Although these new statistical techniques offer many benefits, they face a major barrier, which seems to be applicable world- and industry-wide: effective knowledge transfer from the innovative scientists and engineers to the production engineer or technician. To assist in crossing this barrier some functionality already exists in the MBCT.
Re-usable templates that capture experimental designs and model settings can be created by an expert and passed to less expert users; the ability to visualise and interact with the experimental designs and models is crucial to build understanding; and the export of models into other tools such as Simulink allows models to be shared across departments.
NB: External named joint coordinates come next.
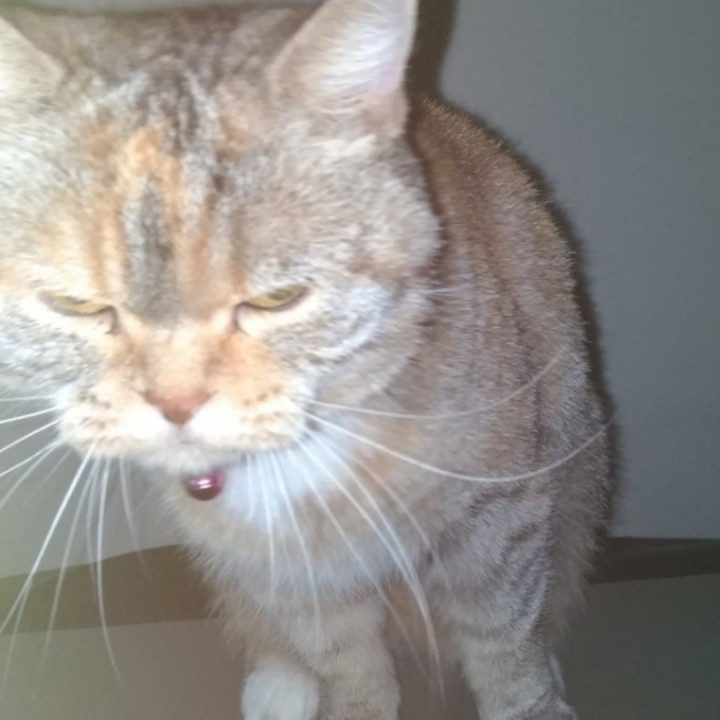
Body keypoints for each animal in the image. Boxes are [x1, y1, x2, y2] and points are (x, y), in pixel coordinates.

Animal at [0, 1, 610, 719]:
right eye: (76, 304)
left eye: (277, 297)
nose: (176, 404)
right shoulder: (291, 573)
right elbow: (346, 665)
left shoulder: (496, 517)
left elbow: (503, 643)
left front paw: (528, 699)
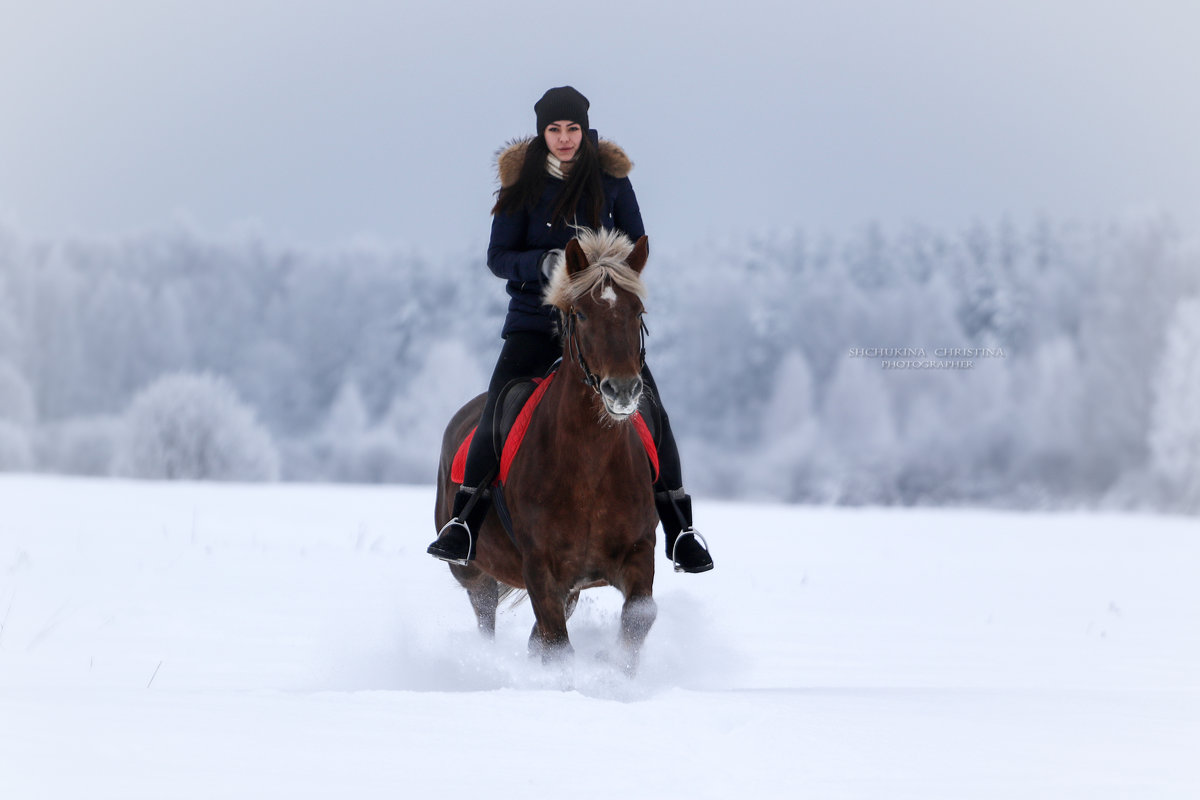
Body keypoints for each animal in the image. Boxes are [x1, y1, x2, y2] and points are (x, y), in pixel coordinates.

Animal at [432, 227, 657, 671]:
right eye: (581, 313)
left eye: (638, 311)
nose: (622, 390)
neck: (589, 464)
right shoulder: (540, 569)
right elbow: (556, 645)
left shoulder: (638, 554)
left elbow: (638, 621)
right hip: (473, 574)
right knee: (486, 614)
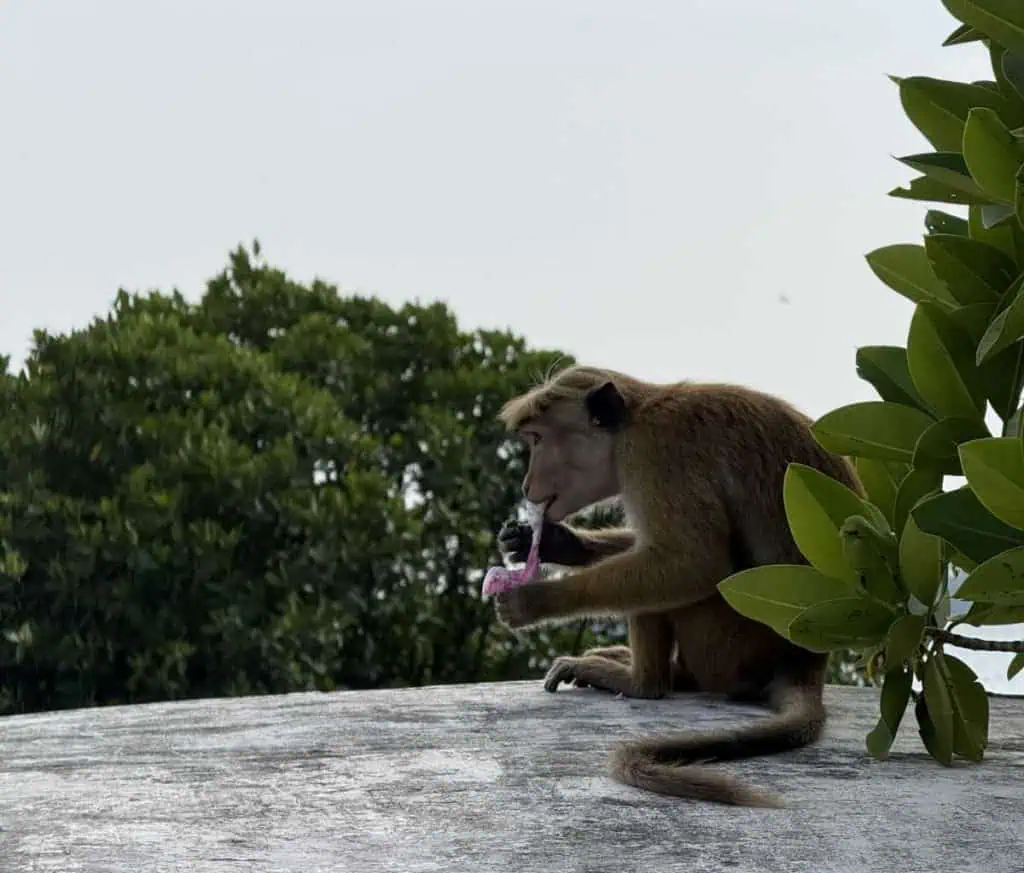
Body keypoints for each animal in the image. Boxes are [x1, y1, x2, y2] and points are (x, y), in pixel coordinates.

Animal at [491, 364, 861, 808]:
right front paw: (555, 541)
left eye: (537, 439)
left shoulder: (653, 454)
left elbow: (692, 563)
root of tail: (807, 663)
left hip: (727, 643)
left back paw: (640, 681)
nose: (527, 485)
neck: (634, 418)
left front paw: (532, 600)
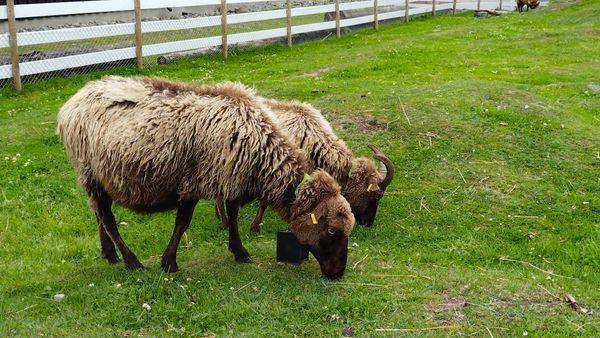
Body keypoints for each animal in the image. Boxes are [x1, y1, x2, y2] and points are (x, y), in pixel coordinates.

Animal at [56, 76, 354, 280]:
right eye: (331, 231)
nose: (338, 273)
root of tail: (74, 99)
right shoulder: (193, 182)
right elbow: (183, 223)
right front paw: (169, 263)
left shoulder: (232, 176)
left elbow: (232, 215)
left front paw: (240, 251)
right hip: (91, 171)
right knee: (107, 218)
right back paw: (132, 261)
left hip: (97, 178)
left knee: (98, 214)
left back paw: (109, 254)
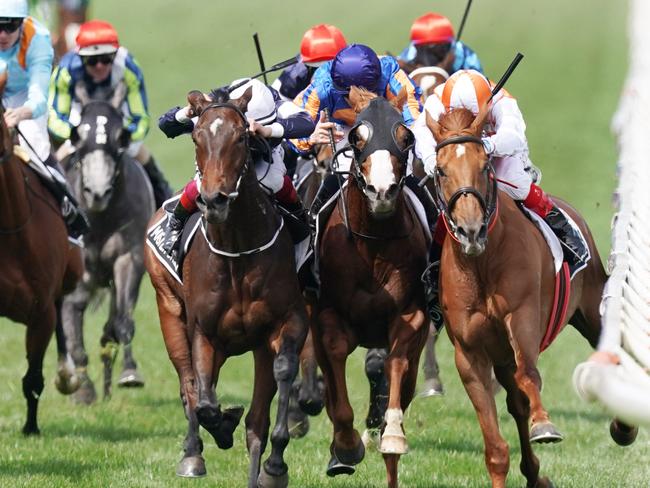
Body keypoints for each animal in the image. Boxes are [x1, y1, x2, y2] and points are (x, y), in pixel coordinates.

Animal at [59, 85, 156, 404]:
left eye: (121, 136)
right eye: (77, 135)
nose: (97, 192)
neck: (100, 218)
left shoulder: (129, 258)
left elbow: (122, 322)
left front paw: (129, 372)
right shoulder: (77, 271)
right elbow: (72, 326)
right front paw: (83, 390)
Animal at [143, 87, 306, 488]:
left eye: (241, 138)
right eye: (198, 138)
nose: (214, 199)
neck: (237, 250)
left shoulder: (284, 325)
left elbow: (270, 398)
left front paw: (273, 467)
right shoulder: (203, 332)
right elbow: (204, 402)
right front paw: (219, 427)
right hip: (169, 311)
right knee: (189, 385)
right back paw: (192, 453)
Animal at [312, 87, 428, 488]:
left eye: (406, 137)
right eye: (356, 138)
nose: (382, 191)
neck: (373, 246)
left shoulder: (412, 312)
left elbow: (394, 363)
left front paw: (390, 432)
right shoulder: (327, 314)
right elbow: (335, 359)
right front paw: (345, 448)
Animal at [426, 107, 604, 488]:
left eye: (484, 166)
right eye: (441, 170)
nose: (471, 229)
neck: (481, 263)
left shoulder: (521, 319)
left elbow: (529, 375)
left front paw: (545, 425)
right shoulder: (471, 353)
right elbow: (495, 447)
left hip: (592, 311)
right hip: (500, 354)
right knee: (516, 404)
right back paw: (535, 474)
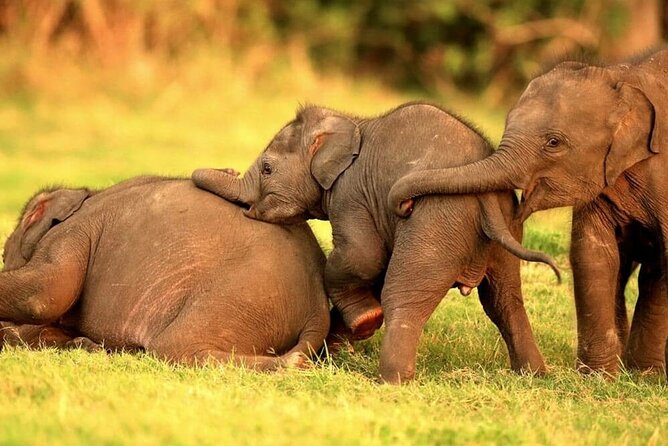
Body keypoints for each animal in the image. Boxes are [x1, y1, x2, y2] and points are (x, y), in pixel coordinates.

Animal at [0, 176, 330, 370]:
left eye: (3, 254)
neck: (85, 194)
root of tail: (318, 305)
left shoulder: (73, 232)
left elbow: (44, 294)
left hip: (246, 293)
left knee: (173, 347)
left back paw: (293, 365)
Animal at [192, 102, 560, 383]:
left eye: (267, 168)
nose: (228, 168)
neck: (351, 123)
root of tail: (485, 193)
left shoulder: (351, 194)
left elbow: (362, 256)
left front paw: (366, 321)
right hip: (506, 227)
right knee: (505, 300)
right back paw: (534, 376)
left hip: (437, 220)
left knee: (403, 295)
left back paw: (391, 380)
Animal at [389, 49, 668, 376]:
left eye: (553, 142)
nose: (406, 206)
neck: (624, 77)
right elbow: (593, 254)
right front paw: (597, 377)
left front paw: (643, 375)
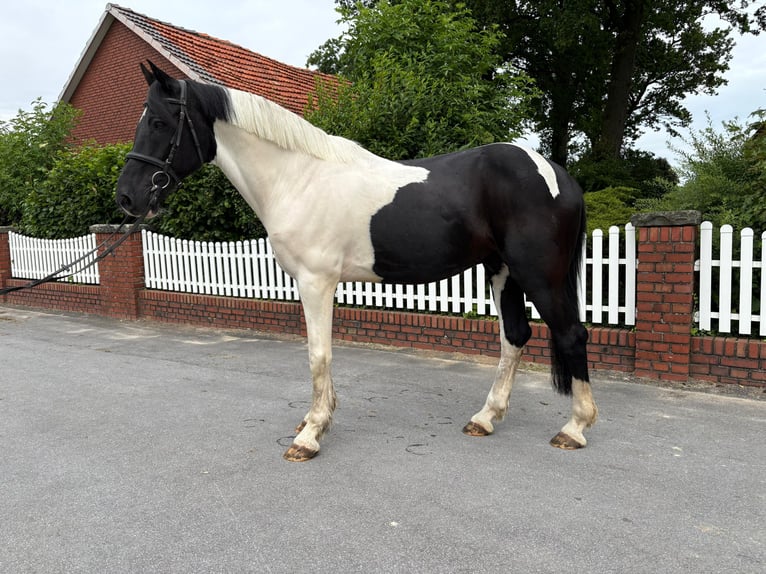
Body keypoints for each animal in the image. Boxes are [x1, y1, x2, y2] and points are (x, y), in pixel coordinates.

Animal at [116, 61, 598, 462]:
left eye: (159, 122)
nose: (127, 198)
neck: (297, 178)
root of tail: (558, 174)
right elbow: (322, 355)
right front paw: (320, 417)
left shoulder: (316, 282)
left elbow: (319, 354)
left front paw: (310, 434)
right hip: (502, 271)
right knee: (514, 336)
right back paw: (485, 417)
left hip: (538, 273)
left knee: (571, 334)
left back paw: (574, 428)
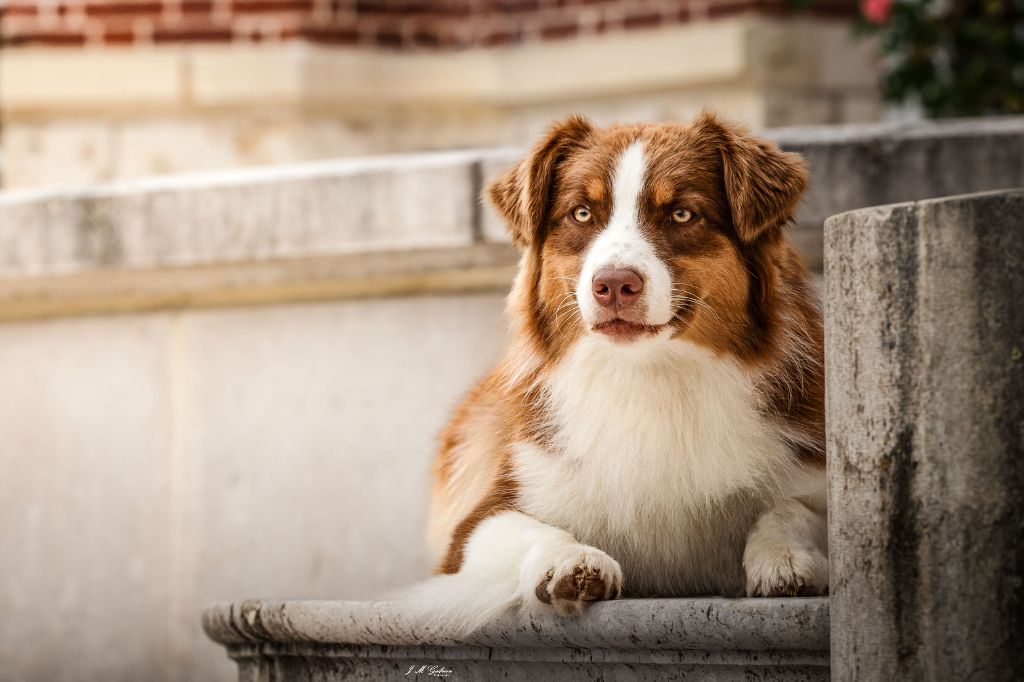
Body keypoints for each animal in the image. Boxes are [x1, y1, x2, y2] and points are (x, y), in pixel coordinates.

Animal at [405, 110, 823, 630]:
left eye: (681, 214)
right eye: (582, 213)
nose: (614, 284)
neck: (648, 376)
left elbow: (794, 508)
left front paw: (783, 555)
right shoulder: (480, 521)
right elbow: (529, 530)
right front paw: (570, 561)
Companies such as The MathWorks also offer customised training and consultancy to help customers in the integration of these new techniques into their process.
These steps have come a long way to breaking down the educational barrier, but more work is still needed. In its future development of the MBCT The MathWorks will continue to focus on ways to make it easier to transfer knowledge effectively into a mass production environment. The hope is that this is the start of a more wide-scale adoption of advanced statistical techniques.
Dr Tanya Morton is a senior engineer with The MathWorks.